====== Texte

Au-delà des missions du CEA (dont la Défense nationale sur le nucléaire), un rapport du Hcéres fait le point sur différents aspects du Commissariat, allant des employés aux bâtiments, en passant par les partenariats et les brevets. Il dresse aussi la liste des forces et faiblesses, formulant au passage des recommandations.

Le Haut Conseil de l’évaluation de la recherche et de l’enseignement supérieur (Hcéres) a été créé par la loi du 22 juillet 2013 relative à l’enseignement supérieur et à la recherche. Il a officiellement remplacé l’Aeres en novembre 2014 et bénéficie du statut d’autorité administrative indépendante. Parmi ses missions, il « rend accessible au public, en toute transparence, tous ses rapports d’évaluation ainsi que ses méthodes et procédures ».

Il y a quelques jours, il publiait le rapport sur le Commissariat à l'énergie atomique et aux énergies alternatives (CEA), avec quatre recommandations à la clé. Soit l’occasion de voir en profondeur le fonctionnement de ce fameux CEA, lequel vient de fêter ses 75 ans non sans revendiquer être « le numéro un français des brevets en Europe ».

============
====== Données

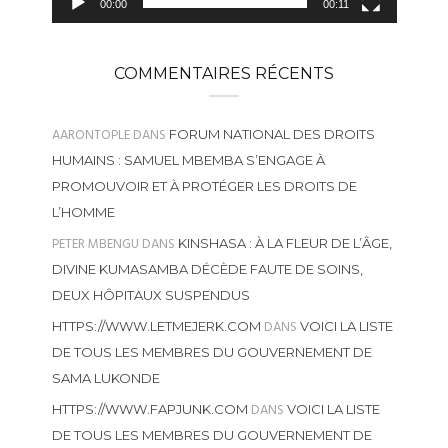
00:00
00:11
COMMENTAIRES RÉCENTS
AARONTOPLE
DANS
FORUM NATIONAL DES DROITS
HUMAINS : SAMUEL MBEMBA S’ENGAGE À
PROMOUVOIR ET À PROTÉGER LES DROITS DE
L’HOMME
PETER MBENGU
DANS
KINSHASA : À LA FLEUR DE L’ÂGE,
DIVINE KUMASAMBA DÉCÈDE FAUTE DE SOINS,
DEUX HÔPITAUX SUSPENDUS
DANS
HTTPS://WWW.LETMEJERK.COM
VOICI LA LISTE
DE TOUS LES MEMBRES DU GOUVERNEMENT DE
SAMA LUKONDE
DANS
HTTPS://WWW.FAPJUNK.COM
VOICI LA LISTE
DE TOUS LES MEMBRES DU GOUVERNEMENT DE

============

* [Consigne A]:
Extrayez du texte sur le rapport du Hcéres le passage qui commence à « Au-delà des missions » et se termine à « passage des recommandations. ».
* [Consigne B]:
Répondez à ces questions d'après le texte sur le rapport du Hcéres :
(i) Par quelle loi le Hcéres a-t-il été créé ?
(ii) Quel organisme le Hcéres a-t-il officiellement remplacé, et à quelle date ?
(iii) Combien de recommandations accompagnent le rapport sur le CEA ?

* [Réponse A]:
Au-delà des missions du CEA (dont la Défense nationale sur le nucléaire), un rapport du Hcéres fait le point sur différents aspects du Commissariat, allant des employés aux bâtiments, en passant par les partenariats et les brevets. Il dresse aussi la liste des forces et faiblesses, formulant au passage des recommandations.

* [Réponse B]:
(i) Par la loi du 22 juillet 2013 relative à l'enseignement supérieur et à la recherche.
(ii) L'Aeres, en novembre 2014.
(iii) Quatre.